Le data art permet ces connexions internationales, soit entre le visiteur et l’œuvre (surtout dans le cas d’œuvres interactives), soit en permettant des rapports virtuels entre les gens, à travers l’œuvre. Par le data art, les différences entre le touriste et le résident sont diffuses, dans un monde où l’espace–temps peut se connecter par l’intermédiaire de ces œuvres. Le visiteur se trouve dans un environnement global, ce qui ne veut pas dire homogène : « Becoming global is not about being similar or the same because the context of globalization is different in different places (e.g. local history, forms and types of community associations, intensity and extensiveness of local networks). » (Reisinger, 2013 : 41)

L’espace ouvert par le data art est un espace mixte, où la virtualité rencontre l’espace physique dans des temporalités parfois croisées. Les données peuvent constituer un médium artistique qui, d’une part, ouvre énormément de possibilités esthétiques. D’autre part, elles permettent de produire du contenu qui peut interpeller tous les types de touristes culturels autant que les résidents. En effet, les enjeux globaux soulevés par l’utilisation de données intègrent le public au-delà des frontières du lieu physique où l’œuvre est présentée. Le matériau actuel, dynamique et relié au contenu en fait une œuvre résolument contemporaine et offre une vision miroir de la société, de ses valeurs et de ses préoccupations. La rencontre avec l’art public, parce qu’il est situé dans des endroits qui ne sont pas nécessairement ciblés par un type de touriste en particulier, peut survenir de façon plus aléatoire qu’une visite dans un lieu culturel défini. Il s’ouvre donc à tous les types de touristes culturels et peut susciter une expérience artistique qui peut marquer le séjour, et ce, autant pour le touriste culturel « intentionnel » que celui qui rencontre l’œuvre au hasard de sa visite.

Une étude complémentaire quant à l’influence des politiques culturelles et touristiques des villes sur les créations de data art pourrait approfondir son usage comme élément différentiateur, « emphasizing their uniqueness and employing strategies such as city branding, flagship projects, and events to become more competitive » (Adamo et al., 2019 : 302). De cette manière, le lien que le data art entretient entre tourisme et art contemporain peut contribuer aux objectifs de communication et d’image d’une ville (Lehalle, 2008). Ainsi, l’utilisation de l’espace public pour les exposer offre une vitrine aux villes qui peuvent se démarquer par ces œuvres novatrices, tout comme un espace de connexion globale entre visiteurs et lieux grâce à l’utilisation des données.

Cependant, le fait que le matériau soit composé des données rajoute une couche de complexité à l’œuvre, car ces nombres sont déjà signifiants, qu’il s’agisse de recensement de la population, de messages sur les réseaux sociaux, de données météorologiques… Cela soulève non seulement la question des enjeux qu’elles représentent, mais aussi questionne la manière dont ces données ont été prélevées. Les recherches pour continuer de définir cette nouvelle pratique artistique sont importantes pour un développement adéquat de ces attraits touristiques par rapport aux questions éthiques que soulève l’utilisation des données. L’étude de ses réceptions est aussi nécessaire pour générer des dispositifs de médiation culturelle et touristique afin de mettre en valeur tout son potentiel. Dans les nouveaux scénarios qui se dessinent à la suite de la crise sanitaire mondiale, les destinations trouveront dans la créativité, l’innovation et l’interactivité des stratégies différenciatrices et attirantes pour le tourisme du futur.

+--

[Consigne A] Dans l'extrait sur le data art, quels exemples de données déjà signifiantes sont cités ?
[Consigne B] D'après l'extrait sur le data art, pourquoi la rencontre avec l'art public peut-elle être plus aléatoire qu'une visite dans un lieu culturel défini ?

+--

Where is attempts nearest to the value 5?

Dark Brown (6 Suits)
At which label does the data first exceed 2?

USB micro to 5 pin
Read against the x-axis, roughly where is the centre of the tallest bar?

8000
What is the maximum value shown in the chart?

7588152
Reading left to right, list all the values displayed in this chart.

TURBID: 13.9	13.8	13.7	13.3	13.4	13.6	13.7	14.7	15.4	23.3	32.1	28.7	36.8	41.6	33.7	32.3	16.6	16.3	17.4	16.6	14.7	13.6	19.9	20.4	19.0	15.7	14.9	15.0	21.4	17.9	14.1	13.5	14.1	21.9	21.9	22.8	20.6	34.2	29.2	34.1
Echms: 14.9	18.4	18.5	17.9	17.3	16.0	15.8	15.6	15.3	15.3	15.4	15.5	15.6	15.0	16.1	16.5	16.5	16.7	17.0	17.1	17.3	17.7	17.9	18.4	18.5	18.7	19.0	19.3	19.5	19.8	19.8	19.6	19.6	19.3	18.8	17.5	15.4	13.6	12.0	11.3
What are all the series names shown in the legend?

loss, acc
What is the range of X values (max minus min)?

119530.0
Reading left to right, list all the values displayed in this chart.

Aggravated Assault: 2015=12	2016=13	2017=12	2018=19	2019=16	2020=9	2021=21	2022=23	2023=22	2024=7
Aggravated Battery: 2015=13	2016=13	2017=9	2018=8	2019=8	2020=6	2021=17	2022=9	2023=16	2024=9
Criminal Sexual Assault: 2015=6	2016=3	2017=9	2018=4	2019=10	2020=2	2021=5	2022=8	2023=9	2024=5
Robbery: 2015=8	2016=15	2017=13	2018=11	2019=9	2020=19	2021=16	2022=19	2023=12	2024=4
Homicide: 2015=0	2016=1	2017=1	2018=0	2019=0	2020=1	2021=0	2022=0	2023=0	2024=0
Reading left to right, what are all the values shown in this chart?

+--

[Résultat A] Le recensement de la population, les messages sur les réseaux sociaux et les données météorologiques.

[Résultat B] L'art public est situé dans des endroits qui ne sont pas nécessairement ciblés par un type de touriste en particulier. Il s'ouvre donc à tous les types de touristes culturels, y compris celui qui rencontre l'œuvre au hasard de sa visite.